Oscuro senza passato

Buongiorno Cinerofum. Ieri sera, assieme ad Elena, ho rimesso piede all'America di via Colombo dopo anni, con un pensiero ai vecchi mini Le cause dell'emozione, però, sono da dividersi equamente tra i luogo e l'occasione: Orson Welles in programma (centenario vita, trentennale morte), con "Rapporto confidenziale" del 1955.

Come esposto nell'interessante introduzione della curatrice prof.ssa Elvira Ardito, come quasi tutte le altre pellicole del regista, anche questa fu caratterizzata da una gestazione tribolata. Sempre a causa delle ristrettezza economiche che attanagliavano le produzioni delle sue opere. Frequenti le interruzioni per correre a recitare in altri film per racimolare quattrini. Collocatasi tra "Otello" (tra le sue fatiche maggiori) e "L'infernale Quinlan" (tornato al successo hollywoodiano), è una pellicola dal carattere internazionale: sia nelle ambientazioni (tutte autentiche, non riprodotte), sia nel cast (doppiaggi realizzati, per sparagnare, dallo stesso regista tuttofare). Leggende sul soggetto: da un romanzo dello stesso Welles, o di un autore francese (Maurice Bessy)?
Tanti i richiami altre sue opere: tra gli altri, l'amore morboso (che, a differenza che negli "Amberson", è qui tra padre è figlia) e il "castello" come luogo di fuga e isolamento (lo "Xanadu" di "Citizen").

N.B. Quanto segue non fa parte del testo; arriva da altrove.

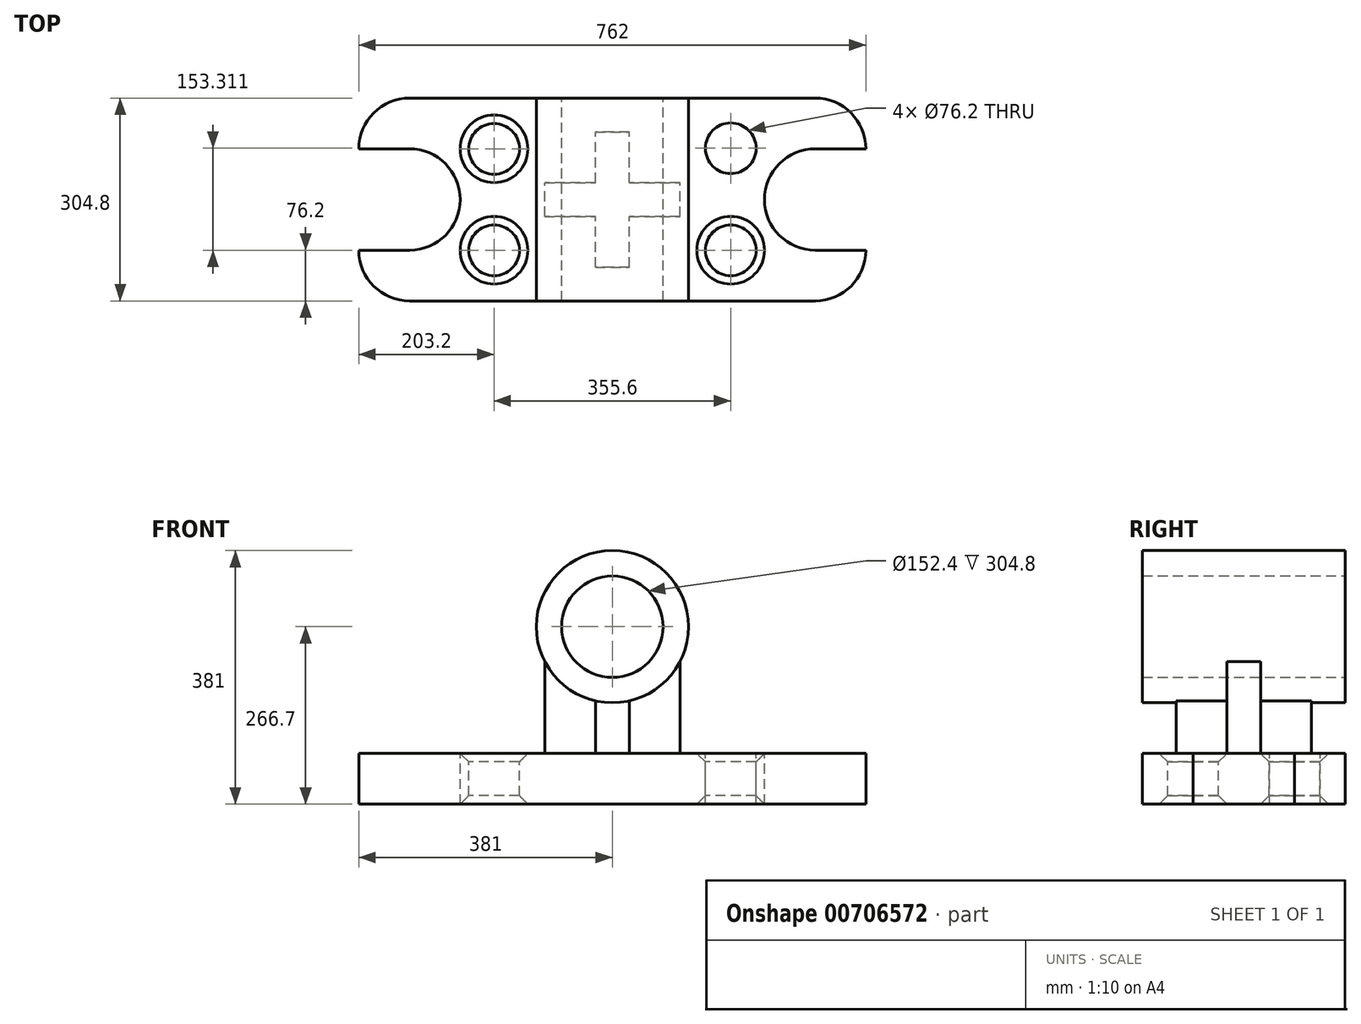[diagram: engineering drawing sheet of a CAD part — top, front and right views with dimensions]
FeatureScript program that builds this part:
annotation { "Feature Type Name" : "Feature", "Feature Type Description" : "" }
export const myFeature = defineFeature(function(context is Context, id is Id, definition is map)
    precondition{}
    {
        {
            var Q0;
            Q0=qCreatedBy(makeId("Top.planeOp"),FACE);
            var sketch = newSketch(context, id + "F0", { "sketchPlane" : qUnion([Q0])});
            skLineSegment(sketch, "E0", {"start": v(-304.8, 0) * mm, "end": v(304.8, 0) * mm});
            skLineSegment(sketch, "E1", {"start": v(304.8, -304.8) * mm, "end": v(-304.8, -304.8) * mm});
            skPoint(sketch, "E2.visualSharp", {"position": v(-381, 0) * mm});
            skArc(sketch, "E2.filletArc", {"start": v(-304.8, 0) * mm, "mid": v(-358.68, -22.32) * mm, "end": v(-381, -76.2) * mm});
            skPoint(sketch, "E3.visualSharp", {"position": v(-381, -304.8) * mm});
            skArc(sketch, "E3.filletArc", {"start": v(-381, -228.6) * mm, "mid": v(-358.68, -282.48) * mm, "end": v(-304.8, -304.8) * mm});
            skPoint(sketch, "E4.visualSharp", {"position": v(381, 0) * mm});
            skArc(sketch, "E4.filletArc", {"start": v(381, -76.2) * mm, "mid": v(358.68, -22.32) * mm, "end": v(304.8, 0) * mm});
            skArc(sketch, "E5.filletArc", {"start": v(304.8, -304.8) * mm, "mid": v(358.68, -282.48) * mm, "end": v(381, -228.6) * mm});
            skLineSegment(sketch, "E6", {"start": v(-381, -76.2) * mm, "end": v(-304.8, -76.2) * mm});
            skLineSegment(sketch, "E7", {"start": v(-381, -228.6) * mm, "end": v(-304.8, -228.6) * mm});
            skArc(sketch, "E8", {"start": v(-304.8, -228.6) * mm, "mid": v(-228.6, -152.4) * mm, "end": v(-304.8, -76.2) * mm});
            skLineSegment(sketch, "E9.MirrorCS", {"start": v(381, -76.2) * mm, "end": v(304.8, -76.2) * mm});
            skArc(sketch, "E10.MirrorCS", {"start": v(304.8, -228.6) * mm, "mid": v(228.6, -152.4) * mm, "end": v(304.8, -76.2) * mm});
            skLineSegment(sketch, "E11.MirrorCS", {"start": v(381, -228.6) * mm, "end": v(304.8, -228.6) * mm});
            skCircle(sketch, "E12", {"center": v(-177.8, -76.2) * mm, "radius": 38.1 * mm});
            skCircle(sketch, "E13", {"center": v(-177.8, -228.6) * mm, "radius": 38.1 * mm});
            skCircle(sketch, "E14", {"center": v(177.8, -75.29) * mm, "radius": 38.1 * mm});
            skCircle(sketch, "E15", {"center": v(177.8, -228.6) * mm, "radius": 38.1 * mm});
            skLineSegment(sketch, "E16", {"start": v(-25.4, -48.3) * mm, "end": v(25.4, -48.3) * mm});
            skLineSegment(sketch, "E17", {"start": v(25.4, -48.3) * mm, "end": v(25.4, -114.88) * mm});
            skLineSegment(sketch, "E18", {"start": v(25.4, -114.88) * mm, "end": v(101.6, -114.88) * mm});
            skLineSegment(sketch, "E19", {"start": v(101.6, -114.88) * mm, "end": v(101.6, -165.68) * mm});
            skLineSegment(sketch, "E20", {"start": v(101.6, -165.68) * mm, "end": v(25.4, -165.68) * mm});
            skLineSegment(sketch, "E21", {"start": v(25.4, -165.68) * mm, "end": v(25.4, -241.88) * mm});
            skLineSegment(sketch, "E22", {"start": v(25.4, -241.88) * mm, "end": v(-25.4, -241.88) * mm});
            skLineSegment(sketch, "E23", {"start": v(-25.4, -241.88) * mm, "end": v(-25.4, -165.68) * mm});
            skLineSegment(sketch, "E24", {"start": v(-25.4, -165.68) * mm, "end": v(-101.6, -165.68) * mm});
            skLineSegment(sketch, "E25", {"start": v(-101.6, -165.68) * mm, "end": v(-101.6, -114.88) * mm});
            skLineSegment(sketch, "E26", {"start": v(-101.6, -114.88) * mm, "end": v(-25.4, -114.88) * mm});
            skLineSegment(sketch, "E27", {"start": v(-25.4, -114.88) * mm, "end": v(-25.4, -48.3) * mm});
            skSolve(sketch);
        }
        {
            var Q0;
            Q0=makeQuery(id+"F0.imprint","IMPRINT",FACE,{"disambiguationData":[TD([[makeQuery(id+"F0.imprint","IMPRINT",EDGE,{"derivedFrom":sQuery(id+"F0.wireOp",EDGE,"E0")}),-1.0]])]});
            var Q1;
            Q1=makeQuery(id+"F0.imprint","IMPRINT",FACE,{"disambiguationData":[TD([[makeQuery(id+"F0.imprint","IMPRINT",EDGE,{"derivedFrom":sQuery(id+"F0.wireOp",EDGE,"E12")}),1.0]])]});
            var Q2;
            Q2=makeQuery(id+"F0.imprint","IMPRINT",FACE,{"disambiguationData":[TD([[makeQuery(id+"F0.imprint","IMPRINT",EDGE,{"derivedFrom":sQuery(id+"F0.wireOp",EDGE,"E16")}),-1.0]])]});
            var Q3;
            Q3=makeQuery(id+"F0.imprint","IMPRINT",FACE,{"disambiguationData":[TD([[makeQuery(id+"F0.imprint","IMPRINT",EDGE,{"derivedFrom":sQuery(id+"F0.wireOp",EDGE,"E14")}),1.0]])]});
            var Q4;
            Q4=makeQuery(id+"F0.imprint","IMPRINT",FACE,{"disambiguationData":[TD([[makeQuery(id+"F0.imprint","IMPRINT",EDGE,{"derivedFrom":sQuery(id+"F0.wireOp",EDGE,"E15")}),1.0]])]});
            var Q5;
            Q5=makeQuery(id+"F0.imprint","IMPRINT",FACE,{"disambiguationData":[TD([[makeQuery(id+"F0.imprint","IMPRINT",EDGE,{"derivedFrom":sQuery(id+"F0.wireOp",EDGE,"E13")}),1.0]])]});
            extrude(context, id + "F1", {"entities" : qUnion([Q0, Q1, Q2, Q3, Q4, Q5]), "oppositeDirection" : true, "depth" : 76.2 * mm, "offsetDistance" : 25.4 * mm});
        }
        {
            var Q0;
            Q0=qCreatedBy(makeId("Top.planeOp"),FACE);
            var sketch = newSketch(context, id + "F2", { "sketchPlane" : qUnion([Q0])});
            skLineSegment(sketch, "E28.bottom", {"start": v(-25.4, -50.8) * mm, "end": v(25.4, -50.8) * mm});
            skLineSegment(sketch, "E28.top", {"start": v(-25.4, -254) * mm, "end": v(25.4, -254) * mm});
            skLineSegment(sketch, "E28.left", {"start": v(-101.6, -127) * mm, "end": v(-101.6, -177.8) * mm});
            skLineSegment(sketch, "E28.right", {"start": v(101.6, -127) * mm, "end": v(101.6, -177.8) * mm});
            skPoint(sketch, "E28.middle", {"position": v(0, -152.4) * mm});
            skLineSegment(sketch, "E29.0", {"start": v(-25.4, -50.8) * mm, "end": v(-25.4, -127) * mm});
            skLineSegment(sketch, "E30.0", {"start": v(25.4, -50.8) * mm, "end": v(25.4, -127) * mm});
            skLineSegment(sketch, "E31.0", {"start": v(-101.6, -127) * mm, "end": v(-25.4, -127) * mm});
            skLineSegment(sketch, "E32.0", {"start": v(-101.6, -177.8) * mm, "end": v(-25.4, -177.8) * mm});
            skLineSegment(sketch, "E33.trimOffspring", {"start": v(25.4, -127) * mm, "end": v(101.6, -127) * mm});
            skLineSegment(sketch, "E34.trimOffspring", {"start": v(-25.4, -177.8) * mm, "end": v(-25.4, -254) * mm});
            skLineSegment(sketch, "E35.trimOffspring", {"start": v(25.4, -177.8) * mm, "end": v(101.6, -177.8) * mm});
            skLineSegment(sketch, "E36.trimOffspring", {"start": v(25.4, -177.8) * mm, "end": v(25.4, -254) * mm});
            skPoint(sketch, "E37.orphan", {"position": v(101.6, -50.8) * mm});
            skPoint(sketch, "E38.orphan", {"position": v(101.6, -254) * mm});
            skPoint(sketch, "E39.orphan", {"position": v(-101.6, -254) * mm});
            skPoint(sketch, "E40.orphan", {"position": v(-101.6, -50.8) * mm});
            skCircle(sketch, "E41", {"center": v(-177.8, -76.2) * mm, "radius": 38.1 * mm});
            skCircle(sketch, "E42", {"center": v(-177.8, -228.6) * mm, "radius": 38.1 * mm});
            skCircle(sketch, "E43.MirrorC", {"center": v(177.8, -76.2) * mm, "radius": 38.1 * mm});
            skCircle(sketch, "E44.MirrorC", {"center": v(177.8, -228.6) * mm, "radius": 38.1 * mm});
            skSolve(sketch);
        }
        {
            var Q0;
            Q0=makeQuery(id+"F2.imprint","IMPRINT",FACE,{"disambiguationData":[TD([[makeQuery(id+"F2.imprint","IMPRINT",EDGE,{"derivedFrom":sQuery(id+"F2.wireOp",EDGE,"E28.bottom")}),-1.0]])]});
            extrude(context, id + "F3", {"entities" : qUnion([Q0]), "operationType" : NewBodyOperationType.ADD, "depth" : 175 * mm, "offsetDistance" : 25.4 * mm});
        }
        {
            var Q0;
            Q0=qCreatedBy(makeId("Front.planeOp"),FACE);
            var sketch = newSketch(context, id + "F4", { "sketchPlane" : qUnion([Q0])});
            skLineSegment(sketch, "E45", {"start": v(0, 0) * mm, "end": v(0, 190.5) * mm});
            skCircle(sketch, "E46", {"center": v(0, 190.5) * mm, "radius": 76.2 * mm});
            skCircle(sketch, "E47", {"center": v(0, 190.5) * mm, "radius": 114.3 * mm});
            skSolve(sketch);
        }
        {
            var Q0;
            Q0=makeQuery(id+"F4.imprint","IMPRINT",FACE,{"disambiguationData":[TD([[makeQuery(id+"F4.imprint","IMPRINT",EDGE,{"derivedFrom":sQuery(id+"F4.wireOp",EDGE,"E46")}),-1.0]])]});
            var Q1;
            Q1=makeQuery(id+"F4.imprint","IMPRINT",FACE,{"disambiguationData":[TD([[makeQuery(id+"F4.imprint","IMPRINT",EDGE,{"derivedFrom":sQuery(id+"F4.wireOp",EDGE,"E46")}),1.0]])]});
            extrude(context, id + "F5", {"entities" : qUnion([Q0, Q1]), "operationType" : NewBodyOperationType.ADD, "depth" : 304.8 * mm, "offsetDistance" : 25.4 * mm});
        }
        {
            var Q0;
            Q0=makeQuery(id+"F4.imprint","IMPRINT",FACE,{"disambiguationData":[TD([[makeQuery(id+"F4.imprint","IMPRINT",EDGE,{"derivedFrom":sQuery(id+"F4.wireOp",EDGE,"E46")}),1.0]])]});
            extrude(context, id + "F6", {"entities" : qUnion([Q0]), "operationType" : NewBodyOperationType.REMOVE, "depth" : 430.02 * mm, "offsetDistance" : 25.4 * mm});
        }
        {
            var Q0;
            Q0=makeQuery(id+"F0.imprint","IMPRINT",FACE,{"disambiguationData":[TD([[makeQuery(id+"F0.imprint","IMPRINT",EDGE,{"derivedFrom":sQuery(id+"F0.wireOp",EDGE,"E12")}),1.0]])]});
            var Q1;
            Q1=makeQuery(id+"F0.imprint","IMPRINT",FACE,{"disambiguationData":[TD([[makeQuery(id+"F0.imprint","IMPRINT",EDGE,{"derivedFrom":sQuery(id+"F0.wireOp",EDGE,"E13")}),1.0]])]});
            var Q2;
            Q2=makeQuery(id+"F0.imprint","IMPRINT",FACE,{"disambiguationData":[TD([[makeQuery(id+"F0.imprint","IMPRINT",EDGE,{"derivedFrom":sQuery(id+"F0.wireOp",EDGE,"E14")}),1.0]])]});
            var Q3;
            Q3=makeQuery(id+"F0.imprint","IMPRINT",FACE,{"disambiguationData":[TD([[makeQuery(id+"F0.imprint","IMPRINT",EDGE,{"derivedFrom":sQuery(id+"F0.wireOp",EDGE,"E15")}),1.0]])]});
            extrude(context, id + "F7", {"entities" : qUnion([Q0, Q1, Q2, Q3]), "operationType" : NewBodyOperationType.REMOVE, "oppositeDirection" : true, "depth" : 172.72 * mm, "offsetDistance" : 25.4 * mm});
        }
        {
            var Q0;
            Q0=makeQuery(id+"F7.boolean.opBoolean","COPY",EDGE,{"derivedFrom":makeQuery(id+"F7.opExtrude","CAP_EDGE",EDGE,{"disambiguationData":[OSD([sQuery(id+"F0.wireOp",EDGE,"E14")])],"isStart":true})});
            var Q1;
            Q1=makeQuery(id+"F7.boolean.opBoolean","COPY",FACE,{"derivedFrom":makeQuery(id+"F7.opExtrude","SWEPT_FACE",FACE,{"disambiguationData":[OSD([sQuery(id+"F0.wireOp",EDGE,"E15")])]})});
            var Q2;
            Q2=makeQuery(id+"F7.boolean.opBoolean","COPY",FACE,{"derivedFrom":makeQuery(id+"F7.opExtrude","SWEPT_FACE",FACE,{"disambiguationData":[OSD([sQuery(id+"F0.wireOp",EDGE,"E13")])]})});
            var Q3;
            Q3=makeQuery(id+"F7.boolean.opBoolean","COPY",FACE,{"derivedFrom":makeQuery(id+"F7.opExtrude","SWEPT_FACE",FACE,{"disambiguationData":[OSD([sQuery(id+"F0.wireOp",EDGE,"E12")])]})});
            chamfer(context, id + "F8", {"entities" : qUnion([Q0, Q1, Q2, Q3]), "width" : 12.7 * mm, "tangentPropagation" : true});
        }
    });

Stilisticamente offre tutto cui il regista ci ha abituato: inquadrature oblique e dal basso, grandangoli (ampiezza di campo), primi piani improvvisi, sguardo in camera, contrappunti musicali, montaggio rapido e, a tratti, sincopato (da rilevare le solite denunce, da parte del regista del Wisconsin, contro presunti stravolgimenti del suo operato).
Durante la visione, oltre a riscontrare le esatte riflessioni della curatrice, mi sono lasciato conquistare dall'intreccio sottile e intricatissimo, sino alla macchinosità, oleato con astuzia da alcune sfumature originali (il rapporto tra il "mentone" Robert "van Stratten" Arden e la sua avida compagna Patricia "Mily" Medina) e da una messa in scena che vuole essere d'effetto in ogni sequenza.
Il pazzo Mr. Arkadin, interpretato con la consueta forza dallo stesso Welles, è ossessionato dal proprio passato, sino a perdere tra le dita il proprio presente. Sguardo severo, ora stralunato, ora diabolico, sarà quasi sempre inquadrato dal basso, per esaltarne i tratti luciferini (è un Mangiafuoco). Personaggio dalla forte caratterizzazione, come i vari minori della pellicola, viene rappresentato con tratto espressionista.
Non è il suo miglior film, appesantito dalla trama cervellotica (non priva di fascino però, sospinta dall'assurda mente paranoica dell'oscuro miliardario e dall'insistito bluff tra questi e lo spregiudicato faccendiere) e dal taglio irrequieto, ma rappresenta una ricca vetrina dei tòpoi e degli istinti artistici dell'autore.